We are called to grow as saints, and the saints who have gone before us teach us how.

They show us courage, fortitude, kindness, and creativity. They show us ways to live that look like Christ.

The Humanity of the Saints

However, the saints—every single one of them—were also real, full-dimensional people with faults like ours.

Because history "records the victors," often the quick reference-book articles we read focus on the great and noble deeds of the saints. Their less-than-stellar attributes are often not mentioned, as though knowing their full, human character would lessen their saintliness.

On the contrary! To understand them as flawed human beings makes relatable their saintliness!

Consider these witnesses for the faith:

  • Mother Teresa is known for her extraordinary kindness, generosity, and ability to move mountains on behalf of the poorest of the poor. In addition, she is known for her temper, and her published journal describes a woman tortured by decades of inner spiritual conflict.
  • Hildegard of Bingen—mystic, author, musician, author, and prioress—was also a force to be reckoned with, one who "suffered no fools" by all accounts.
  • The desert Fathers and Mothers fled to the desert precisely because they were plagued by "gremlins" of temptation they hoped to leave behind in the city. In the desert, they still wrestled with the gremlins of anger, pride, dejection and acedia.

Unless we do some digging, we may not learn of the saints' humanity, foibles, mistakes, doubts, vices, and difficult personalities. But it is their very flaws that make preaching on All Saints' Day so glorious.

All Saints' Day sermons aren't about Aspiring to be like these Paragons of virtue as much as they're about seeing God's grace moving through the Saints exactly as they were, just as God's grace moves through us now.

The extraordinariness of Saints, whether witness, martyr, Saint, or saint, is the willingness to notice, pay attention to, and trust in God's grace in spite of evidence to the contrary.

In spite of outer opposition and inner "gremlins."

In spite of easy-going or prickly personalities.

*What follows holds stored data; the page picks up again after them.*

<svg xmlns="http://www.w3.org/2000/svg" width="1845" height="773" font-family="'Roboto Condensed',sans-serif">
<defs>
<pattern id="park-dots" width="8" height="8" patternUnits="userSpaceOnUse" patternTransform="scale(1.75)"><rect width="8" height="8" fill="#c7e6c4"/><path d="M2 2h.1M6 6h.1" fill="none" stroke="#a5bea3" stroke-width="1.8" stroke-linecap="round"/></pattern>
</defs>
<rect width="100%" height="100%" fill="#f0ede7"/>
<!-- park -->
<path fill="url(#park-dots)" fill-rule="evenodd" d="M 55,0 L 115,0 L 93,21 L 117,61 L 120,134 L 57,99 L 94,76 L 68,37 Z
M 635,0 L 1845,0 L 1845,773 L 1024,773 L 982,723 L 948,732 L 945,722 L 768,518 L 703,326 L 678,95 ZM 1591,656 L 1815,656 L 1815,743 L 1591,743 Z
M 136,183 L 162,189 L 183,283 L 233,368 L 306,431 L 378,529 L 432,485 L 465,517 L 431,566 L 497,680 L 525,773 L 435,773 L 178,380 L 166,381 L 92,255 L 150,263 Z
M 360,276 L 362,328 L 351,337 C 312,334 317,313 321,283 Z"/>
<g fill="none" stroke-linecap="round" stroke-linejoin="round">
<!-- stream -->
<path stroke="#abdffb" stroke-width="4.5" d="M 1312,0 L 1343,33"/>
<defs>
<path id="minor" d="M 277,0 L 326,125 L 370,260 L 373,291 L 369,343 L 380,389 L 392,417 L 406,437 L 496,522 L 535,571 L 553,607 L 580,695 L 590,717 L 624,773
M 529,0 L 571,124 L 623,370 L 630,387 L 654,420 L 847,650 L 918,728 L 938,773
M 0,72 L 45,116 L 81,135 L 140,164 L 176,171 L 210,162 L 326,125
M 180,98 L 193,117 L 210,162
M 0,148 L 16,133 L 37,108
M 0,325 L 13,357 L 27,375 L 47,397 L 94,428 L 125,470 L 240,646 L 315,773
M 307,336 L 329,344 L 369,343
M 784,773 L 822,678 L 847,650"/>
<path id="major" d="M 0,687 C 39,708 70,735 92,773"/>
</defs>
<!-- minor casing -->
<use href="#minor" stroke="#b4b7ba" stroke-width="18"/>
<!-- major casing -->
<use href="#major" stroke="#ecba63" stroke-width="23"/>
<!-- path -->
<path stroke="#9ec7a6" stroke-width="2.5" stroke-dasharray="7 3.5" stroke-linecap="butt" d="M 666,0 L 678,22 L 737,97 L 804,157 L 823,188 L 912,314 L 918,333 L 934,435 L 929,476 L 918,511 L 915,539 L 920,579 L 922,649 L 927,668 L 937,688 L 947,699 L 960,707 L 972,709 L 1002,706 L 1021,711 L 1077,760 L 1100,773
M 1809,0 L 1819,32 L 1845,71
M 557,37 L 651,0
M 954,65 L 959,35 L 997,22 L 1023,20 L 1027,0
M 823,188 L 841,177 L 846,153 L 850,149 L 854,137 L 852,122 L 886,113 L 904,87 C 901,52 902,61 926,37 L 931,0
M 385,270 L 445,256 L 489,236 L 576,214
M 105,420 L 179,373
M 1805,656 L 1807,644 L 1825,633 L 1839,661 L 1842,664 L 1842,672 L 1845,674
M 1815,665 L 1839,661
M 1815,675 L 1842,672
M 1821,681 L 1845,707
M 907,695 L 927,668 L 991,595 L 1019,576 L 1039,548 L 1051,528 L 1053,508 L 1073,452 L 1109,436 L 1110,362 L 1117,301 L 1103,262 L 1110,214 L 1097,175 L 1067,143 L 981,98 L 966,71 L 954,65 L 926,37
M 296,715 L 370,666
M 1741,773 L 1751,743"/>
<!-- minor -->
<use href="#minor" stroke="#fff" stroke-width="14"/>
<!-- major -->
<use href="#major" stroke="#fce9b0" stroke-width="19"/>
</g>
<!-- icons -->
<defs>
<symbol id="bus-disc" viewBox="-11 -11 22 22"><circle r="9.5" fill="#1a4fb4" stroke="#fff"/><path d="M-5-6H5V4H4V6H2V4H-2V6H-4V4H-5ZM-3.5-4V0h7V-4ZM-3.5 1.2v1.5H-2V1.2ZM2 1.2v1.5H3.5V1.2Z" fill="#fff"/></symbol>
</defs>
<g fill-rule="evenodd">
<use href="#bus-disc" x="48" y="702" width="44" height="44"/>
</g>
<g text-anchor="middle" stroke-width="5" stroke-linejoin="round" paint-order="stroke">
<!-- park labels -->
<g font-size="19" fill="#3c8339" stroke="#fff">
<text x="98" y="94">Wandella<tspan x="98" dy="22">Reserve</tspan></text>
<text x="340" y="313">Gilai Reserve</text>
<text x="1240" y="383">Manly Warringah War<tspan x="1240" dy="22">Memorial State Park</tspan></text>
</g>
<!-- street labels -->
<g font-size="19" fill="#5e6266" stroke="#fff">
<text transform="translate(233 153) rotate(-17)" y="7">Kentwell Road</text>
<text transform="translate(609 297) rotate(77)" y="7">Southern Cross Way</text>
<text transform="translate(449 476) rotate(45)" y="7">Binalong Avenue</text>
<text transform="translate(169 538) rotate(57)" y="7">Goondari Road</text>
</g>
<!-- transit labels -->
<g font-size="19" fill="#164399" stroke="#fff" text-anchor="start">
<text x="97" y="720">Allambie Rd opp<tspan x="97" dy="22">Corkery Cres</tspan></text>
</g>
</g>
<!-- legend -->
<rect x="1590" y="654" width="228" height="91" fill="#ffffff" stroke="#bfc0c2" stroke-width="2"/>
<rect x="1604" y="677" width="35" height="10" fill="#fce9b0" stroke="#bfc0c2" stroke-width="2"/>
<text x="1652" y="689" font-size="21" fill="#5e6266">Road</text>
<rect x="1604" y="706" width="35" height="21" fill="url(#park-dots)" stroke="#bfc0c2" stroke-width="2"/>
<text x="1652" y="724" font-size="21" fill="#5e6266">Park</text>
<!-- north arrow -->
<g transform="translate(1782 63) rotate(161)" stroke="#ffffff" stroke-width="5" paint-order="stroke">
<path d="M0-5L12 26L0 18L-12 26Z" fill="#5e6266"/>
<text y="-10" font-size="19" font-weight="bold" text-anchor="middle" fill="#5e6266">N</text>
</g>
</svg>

In spite of containing a blazing faith or barely a spark of it.

The Saints trusted in God's grace.

And it was their trust in God's grace that let the Spirit move mountains, write books, give to the poor, or sacrifice their lives.

The secret to preaching about saints?

Relatability.

We can't be encouraged by the saints until we connect with them.

How to Prep an All Saints' Day Sermon That Helps Your Listeners Connect:

In your sermon prep, notice, pay attention to, and proclaim that grace!

  1. Research lives of the saints until you can see them as full human beings, imperfect and flawed as well as virtuous.
  2. Tell a story about a saint in the fullness of their humanity before revealing their "saintliness." Don't name them until the end. 
    • Consider this example: A man with power and authority not only approves of those who kill believers of Jesus Christ, but himself enters house after house pulling out men and women and throwing them into prison. Who was this? St. Paul, before his conversion. (Acts 8:1-3). If God's grace can move through Saul/Paul, God's grace is surely moving through us as well.
  3. Or, flip the narrative. Tell a story of a "hero" of the faith as we know them to be. Show their contributions. But then tell the real "miracle," the richness of the saint's full story. Show how God's grace moved through them—and moves through us, too.

Help your listeners find their connection to these real people. Identify their shared humanity and shared compassion for the poor in body, mind, and spirit.

Then they'll aspire to be a Saint, too—as another vessel of God's grace.